André C. Velásquez , José C. Huguet-Tapia, and Sheng Yang He

PNAS March 28, 2022 | 119 (14) e2114460119

Significance

Plants evolved in an environment colonized by a vast number of microbes, which collectively constitute the plant microbiota. The majority of microbiota taxa are nonpathogenic and may be beneficial to plants under certain ecological or environmental conditions. We conducted experiments to understand the features of long-term interactions of nonpathogenic microbiota members with plants. We found that a multiplication–death equilibrium explained the shared long-term static populations of nonpathogenic bacteria and that in planta bacterial transcriptomic signatures were characteristic of the stationary phase, a physiological state in which stress protection responses are induced. These results may have significant implications in understanding the bulk of “nonpathogenic” plant–microbiota interactions that occur in agricultural and natural ecosystems.

Abstract

Plants and animals are in constant association with a variety of microbes. Although much is known about how pathogenic and symbiotic microbes interact with plants, less is known about the population dynamics, adaptive traits, and transcriptional features of the vast number of microbes that make up the bulk of the plant microbiota. The majority of microbiota taxa are either commensal, natural mutants of pathogens, or pathogens that encounter strong immune responses due to plant recognition of pathogen effectors. How these “nonpathogenic” microbes interact with plants is poorly understood, especially during long-term, steady-state interactions, which are more reflective of plant–microbiota interactions in nature. In this study, we embarked upon long-term population and in planta transcriptomic studies of commensal endophytic bacteria and compared them to nonpathogenic or effector-triggered immunity-inducing strains of the bacterial pathogen Pseudomonas syringae. Our results led to the discovery of multiplication–death equilibrium as a common basis for the shared long-term static population densities of these bacteria. A comprehensive in planta transcriptomic analysis using multiple time points after inoculation revealed a striking similarity between the transcriptomic features of nonpathogenic P. syringae to that of bacteria in stationary phase in vitro, a metabolically active physiological state in which the production of adaptive secondary metabolites and stress responses are induced. We propose that the long-term population and transcriptomic features of nonpathogenic bacteria captured in this study likely reflect the physiological steady state encountered by the bulk of endophytic microbiota—excluding virulent pathogens—in their life-long interactions with plants in nature.

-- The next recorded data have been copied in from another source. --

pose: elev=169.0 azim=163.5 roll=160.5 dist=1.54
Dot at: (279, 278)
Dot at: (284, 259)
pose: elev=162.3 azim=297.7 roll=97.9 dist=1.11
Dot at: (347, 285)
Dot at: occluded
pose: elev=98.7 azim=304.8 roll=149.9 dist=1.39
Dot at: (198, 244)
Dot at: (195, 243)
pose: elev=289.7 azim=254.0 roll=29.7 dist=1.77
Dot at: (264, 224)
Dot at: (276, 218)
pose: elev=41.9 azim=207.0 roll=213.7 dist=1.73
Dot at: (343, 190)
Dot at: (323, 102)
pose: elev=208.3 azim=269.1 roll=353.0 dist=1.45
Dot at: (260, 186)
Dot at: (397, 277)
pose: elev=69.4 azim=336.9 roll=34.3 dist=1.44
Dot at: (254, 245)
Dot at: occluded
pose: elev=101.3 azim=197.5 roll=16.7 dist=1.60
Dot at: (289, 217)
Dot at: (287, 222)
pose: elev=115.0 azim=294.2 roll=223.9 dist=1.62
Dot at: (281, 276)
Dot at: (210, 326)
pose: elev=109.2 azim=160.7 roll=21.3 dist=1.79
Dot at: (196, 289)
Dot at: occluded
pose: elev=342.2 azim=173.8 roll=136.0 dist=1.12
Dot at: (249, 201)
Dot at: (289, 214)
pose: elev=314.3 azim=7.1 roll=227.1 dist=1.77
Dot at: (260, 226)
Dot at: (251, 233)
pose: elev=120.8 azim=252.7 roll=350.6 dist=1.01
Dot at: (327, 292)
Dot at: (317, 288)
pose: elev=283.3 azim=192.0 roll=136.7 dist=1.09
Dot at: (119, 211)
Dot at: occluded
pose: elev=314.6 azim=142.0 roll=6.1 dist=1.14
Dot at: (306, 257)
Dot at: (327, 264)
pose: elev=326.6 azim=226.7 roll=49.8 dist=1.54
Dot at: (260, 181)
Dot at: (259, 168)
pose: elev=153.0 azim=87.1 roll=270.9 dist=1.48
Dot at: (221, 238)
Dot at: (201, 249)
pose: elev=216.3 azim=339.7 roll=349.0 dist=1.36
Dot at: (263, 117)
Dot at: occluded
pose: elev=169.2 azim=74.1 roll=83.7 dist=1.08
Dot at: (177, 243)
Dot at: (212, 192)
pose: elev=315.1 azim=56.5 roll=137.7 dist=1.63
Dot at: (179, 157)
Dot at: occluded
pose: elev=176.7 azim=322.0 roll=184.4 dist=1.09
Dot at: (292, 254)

See: https://www.pnas.org/doi/10.1073/pnas.2114460119

Figure 2; Bacterial population stasis is caused by an equilibrium between bacterial cell death and multiplication. (A) In vitro growth of P. syringae pv. tomato (Pst) ΔhrcCΔCFA cultures in logarithmic or stationary phase after the addition of 400 µg mL⁻¹ of carbenicillin or H₂O control. The arrow indicates the time at which H₂O or the antibiotic was added to the culture. The y axis is in logarithmic scale. (B) In planta bacterial population density of Pst ΔhrcCΔCFA or Pandoraea sp. Col-0-28 in Col-0 plants after the addition of 400 µg mL⁻¹ of carbenicillin or cefotaxime, antibiotics that kill dividing bacteria. Circles show individual biological repetitions; error bars indicate the SEM. Different letters indicate different means (Tukey’s honestly significant difference test; P < 0.05). In t_x, x = number of days postinoculation.